Brief 1 — In the account of the Tate–Rousey fight, who was the referee?
Brief 2 — Pick up the account of the Tate–Rousey fight after its final sentence and carry it forward.

Document passage —
________

Meanwhile, Miesha Tate was losing ground with the same audience. Already an underdog in a fight she entered as the champion, Tate’s resentment got the better of her when she endeavored to get all up in Ronda Ro-zay’s grill at Friday’s weigh-in. It’s a common bit of pre-fight drama when both parties openly profess outright disdain for each other, but Tate played the petty nonsense card by claiming Rousey should be fined for responding to her physical provocations. The Mean Girls-level machinations failed, but another source of cheap heat kicked up quickly. Tate’s boyfriend, anonymous UFC featherweight Bryan Caraway, went on an ugly bro-rant via Twitter after Rousey claimed she could beat him in a fight.
It was dumb, but it was also MMA. And it did invert things, for better or worse. After months of Rousey being cast as the knave to Tate’s white knight, the imaginary narrative collapsed under the weight of complex individuals acting in complex ways. It was a relief when, finally, we were left with what really mattered: the damn fight.
Referee Mark Matheny wisely realized that asking for any sort of pre-fight handshake was pointless. Neither woman was ready to set aside the ill-intentioned words fueling the ill-intentioned actions to come, especially not in the name of pretend mutual respect. Few things stoke my anticipation of violence like a referee who realizes he best get out the way. These two were, like the reality TV sub-people say, not there to make friends.
While Matheny granted a wide berth, Tate took the opening bell as her signal to dive straight into the breach. Eyes ablaze with the fury of a champion scorned, she refused Rousey the luxury of settling into her first title-fight experience. Past opponents made the mistake of trying to catch Rousey coming in, but Tate had learned from that folly and stepped into the pocket with punches that made clear she was not about to get tossed by an Olympic judo bronze medalist without at least making her consider a rock-you-in-the-face/stab-your-brain-with-your-nose-bone scenario.
Rousey betrayed her own discomfort with striking by making the amateur’s mistake of moving straight back while attempting to counter-punch. A head-snapping jab was the price she paid, but, like Martin Prince moving all-in on soy, Tate got greedy. That jarring jab gave way to wild hooks that mostly missed and, more importantly, sent Tate barreling into Rousey’s not-so-loving embrace.

________

Material —
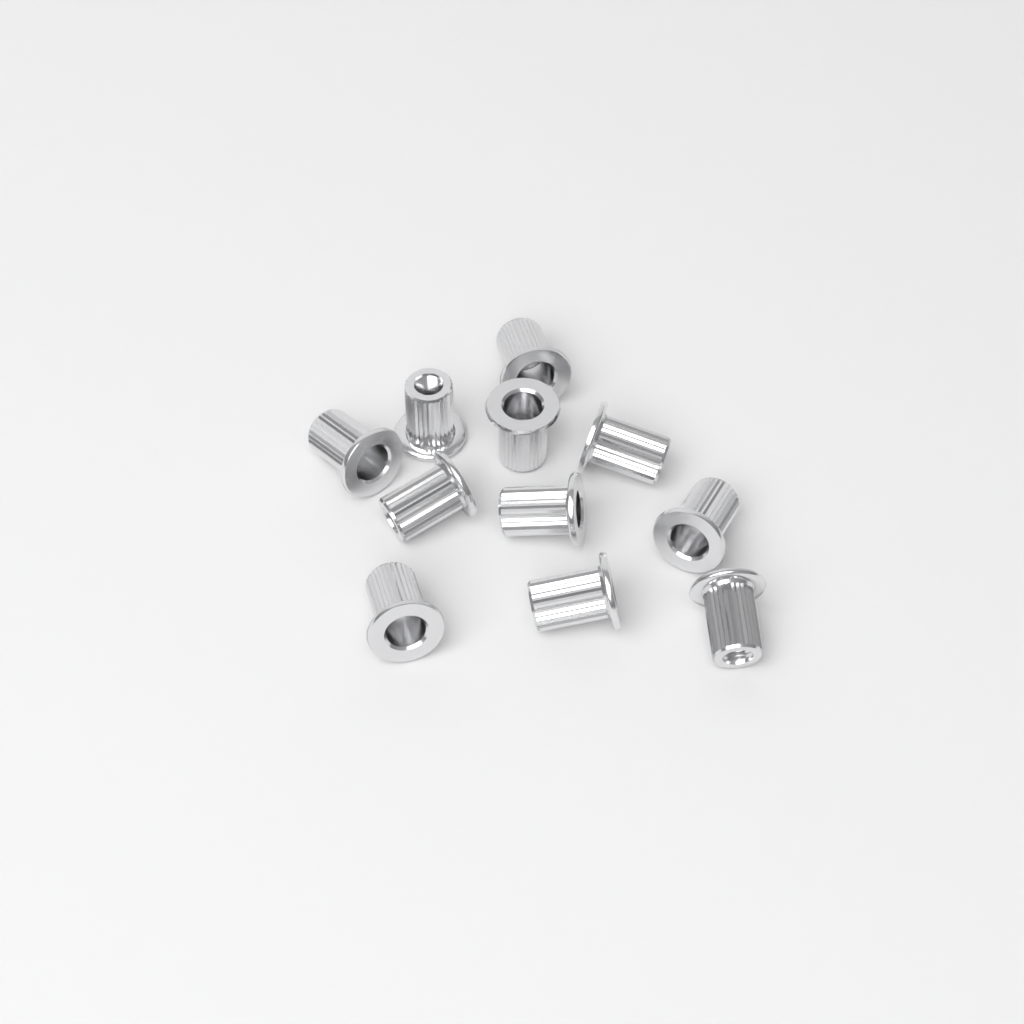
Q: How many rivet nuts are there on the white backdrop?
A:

________

Output 1 — Mark Matheny

Output 2 —
Within three seconds, Tate was on the floor. Five seconds later and Rousey had moved to side-control. This was starting to look like every Rousey fight ever, and every Rousey fight ever has ended the same way—with an arm bending in ways arms are not supposed to bend. Thirty seconds later and Tate’s arm wasn’t bending so much as it was on the verge of snapping.
And then Rousey experienced something new. Gamely turning into the armbar, Tate gutted out the pain, got to her feet and, defying every self-preservation instinct of which I’m aware, rejoined the fray wholeheartedly. Suddenly it was Rousey’s turn to stand on the precipice of defeat as Tate deftly took her back and the threat of a rear naked choke loomed large.
Showing the immediacy of someone in danger of losing blood flow to the brain, Rousey contorted her body to disrupt Tate’s offense while scrambling for an escape with equal measures of desperation and skill. Her grand prize amounted to a reboot—the mutual scramble ended with both women back on the feet.
By this point, the fight was over. No hands had been raised and no final bells had been rung, but while both fighters survived each other’s opening salvos, only one emerged with that most valuable of commodities: a plan.
Tate trudged forward with the same looping punches seen in the fight’s opening exchange, but Rousey kept her hands up, calmly stepped off to the side this time and practically goaded Tate into another charge. The reigning champion obliged and walked right into a harai goshi that left her stuck underneath Rousey yet again.
Undeterred by the failure of one already-seen tactic, Tate tried for another grab at back control. Rousey responded with one of the most brilliant displays of positioning this sport has ever seen, from any fighter of any gender at any weight. As Tate strained for the sweep, Rousey whipped her own body over to the opposite side, while maintaining control of Tate’s head and left arm. Forced to counter, Tate tried even harder for the same failed sweep and, in doing so, left herself defenseless. Still, it seemed Tate just might muscle her way through the sweep—at least until Rousey casually pinned her left leg down and took mount so smoothly it suggested she had planned the entire sequence well in advance.
Somehow, every situation from the fight’s wild start had been replayed to Rousey’s favor. Every situation, that is, except for the armbar that Tate had bravely and improbably escaped. Given that, no one would have faulted Rousey for taking a more conservative path—giving up dominant position for an armbar is a sucker’s gambit in MMA, anyway. Instead, Rousey delivered confirmation that she loves narrative unity far more than conventional MMA wisdom. Or maybe she just really likes ruining arms.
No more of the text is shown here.